When I look back over the last several years, the change that made the biggest impact on my life was my self-talk. I spent most of my life beating myself up for every failure or mistake I made. If I did not win in everything, I was a loser. I was the epitome of a perfectionist. I now realize that these views came from a place of believing I was not good enough. I had to achieve something in order to be whole and I never really loved myself. As I grew older and started studying psychology and eastern philosophies, I began to see how skewed my views were. The below are three tips that I put in to practice to help me overcome my negative self-talk and begin to love myself
“Your mind will take the shape of what you frequently hold in thought, for the human spirit is colored by such impressions.” Marcus Aurelius
1: Our Thoughts Are Not Who We Are
They are only thoughts and they will come and go. When negative self-talk pops into your head, it is best to have compassion for yourself, become aware of the thought, label it, and let it pass. Mindfulness and meditation are how I came to this realization. When you begin to sit in silence with yourself, you see how often these negative thoughts pop up. I found out that I was my worst critic. I would never say the things to a friend or loved one that I was telling myself. I started to journal on these thoughts and when you see them on paper the cruelty really shows its head. Awareness of these thoughts is the first step. Then, you must learn to add positive self-talk into your daily practices.
2: Develop a Growth Mindset
In a growth mindset, a term coined by Dr. Carol Dweck, people believe that their most basic abilities can be developed through dedication and hard work—brains and talent are just the starting point. This helped me recognize that I do not need to be the best in everything I do and it doesn’t matter if I am wrong.
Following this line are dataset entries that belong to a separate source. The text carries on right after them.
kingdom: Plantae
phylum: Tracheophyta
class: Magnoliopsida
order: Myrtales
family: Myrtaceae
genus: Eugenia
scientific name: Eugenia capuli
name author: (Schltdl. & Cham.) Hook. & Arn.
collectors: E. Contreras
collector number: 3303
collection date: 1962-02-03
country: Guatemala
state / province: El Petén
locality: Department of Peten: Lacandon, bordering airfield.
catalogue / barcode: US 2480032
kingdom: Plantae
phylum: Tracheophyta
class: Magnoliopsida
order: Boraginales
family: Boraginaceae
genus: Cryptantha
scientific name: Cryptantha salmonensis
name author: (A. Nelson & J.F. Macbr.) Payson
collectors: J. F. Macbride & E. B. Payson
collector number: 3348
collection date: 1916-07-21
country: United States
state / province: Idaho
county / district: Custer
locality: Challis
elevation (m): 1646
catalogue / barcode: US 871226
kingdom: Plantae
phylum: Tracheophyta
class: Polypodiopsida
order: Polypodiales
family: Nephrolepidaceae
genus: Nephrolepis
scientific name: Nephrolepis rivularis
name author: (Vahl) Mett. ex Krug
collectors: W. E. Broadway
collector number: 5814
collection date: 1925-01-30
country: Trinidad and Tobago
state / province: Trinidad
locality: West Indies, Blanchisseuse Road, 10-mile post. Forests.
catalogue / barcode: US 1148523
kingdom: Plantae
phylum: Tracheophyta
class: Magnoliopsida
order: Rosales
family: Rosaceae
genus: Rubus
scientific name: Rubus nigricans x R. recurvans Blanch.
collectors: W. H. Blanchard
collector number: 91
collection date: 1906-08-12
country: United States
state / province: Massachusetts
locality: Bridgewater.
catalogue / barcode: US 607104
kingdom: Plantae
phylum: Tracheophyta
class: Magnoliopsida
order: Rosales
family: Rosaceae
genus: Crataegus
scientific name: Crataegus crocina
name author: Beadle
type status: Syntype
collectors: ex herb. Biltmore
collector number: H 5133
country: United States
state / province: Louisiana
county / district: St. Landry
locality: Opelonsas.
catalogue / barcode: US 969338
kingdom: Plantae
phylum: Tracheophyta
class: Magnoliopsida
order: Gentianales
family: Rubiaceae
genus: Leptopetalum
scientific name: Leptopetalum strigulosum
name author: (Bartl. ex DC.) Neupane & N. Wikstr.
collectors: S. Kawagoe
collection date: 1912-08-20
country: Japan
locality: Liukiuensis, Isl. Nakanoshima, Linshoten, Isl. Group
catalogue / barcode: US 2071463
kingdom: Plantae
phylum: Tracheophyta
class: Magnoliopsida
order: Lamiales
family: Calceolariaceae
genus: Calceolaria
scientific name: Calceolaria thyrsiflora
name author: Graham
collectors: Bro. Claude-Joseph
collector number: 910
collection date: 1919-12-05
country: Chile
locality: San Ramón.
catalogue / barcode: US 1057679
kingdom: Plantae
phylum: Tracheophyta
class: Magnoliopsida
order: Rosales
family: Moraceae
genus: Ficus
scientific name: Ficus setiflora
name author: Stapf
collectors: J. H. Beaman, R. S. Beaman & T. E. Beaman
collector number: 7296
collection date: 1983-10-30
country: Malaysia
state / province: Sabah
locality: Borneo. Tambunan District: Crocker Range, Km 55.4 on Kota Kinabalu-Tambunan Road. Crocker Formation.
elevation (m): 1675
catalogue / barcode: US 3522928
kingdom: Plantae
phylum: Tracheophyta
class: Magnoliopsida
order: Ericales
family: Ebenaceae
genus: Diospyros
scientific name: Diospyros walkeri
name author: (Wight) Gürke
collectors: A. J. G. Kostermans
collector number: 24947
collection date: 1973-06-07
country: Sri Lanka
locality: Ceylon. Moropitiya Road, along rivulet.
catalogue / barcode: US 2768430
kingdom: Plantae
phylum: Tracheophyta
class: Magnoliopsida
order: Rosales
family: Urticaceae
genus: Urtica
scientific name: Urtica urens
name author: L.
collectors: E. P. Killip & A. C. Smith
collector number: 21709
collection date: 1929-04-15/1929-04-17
With this mindset, I can handle failure better because I realize that it is part of my growth process as a human. I enjoy learning new things and now understand that it will take time to become proficient. I have always been highly competitive and still struggle with trying not to compete with others on a daily basis. To help with this, instead of seeing everything as a competition, I remind myself that I have something to learn from all the people I meet and every situation in my life. I still enjoy competing but realize there is a time and place for it. I find it much better to enjoy the process of learning and enjoy this ride of life. The only person I need to be better than is who I was yesterday.
3: Taking Care of Your Body
Becoming aware of your thoughts and working to develop a “growth mindset” is a great start to building a better relationship with yourself. For me, in addition to positive self-talk, I began taking care of my body, developing a movement practice and testing myself. This process starts with eating lots of whole foods and plenty of plants with little to no processed foods. A movement practice is also a key pillar to reframing the thoughts in your head. Your body was made to move and a movement practice will fuel a more positive self-view. Set a goal. Maybe it’s running one mile or thirteen, the distance doesn’t matter. What matters is that you are taking action. When you set your mind to something and finish it, this will set you up to do it again, in turn, creating positive momentum in your life.
To Sum it Up
If you have a strong inner-critic, realize that you are not alone. Even the most successful people in the world struggle with these issues. Once you realize this, work to reframe your thoughts and realize they are not you. Your negative thoughts can come and go but that is not who you are as a person. When you struggle in life, realize it is all part of your growth and every experience is an opportunity to grow and learn. Start taking care of your body and set goals for yourself to achieve. As you begin to achieve your goals and improve you body, the ratio of negative to positive self-talk will begin to improve. We will never be able to fully eradicate negative self-talk but once we learn to reframe it and make changes in how we respond, we are on the right path.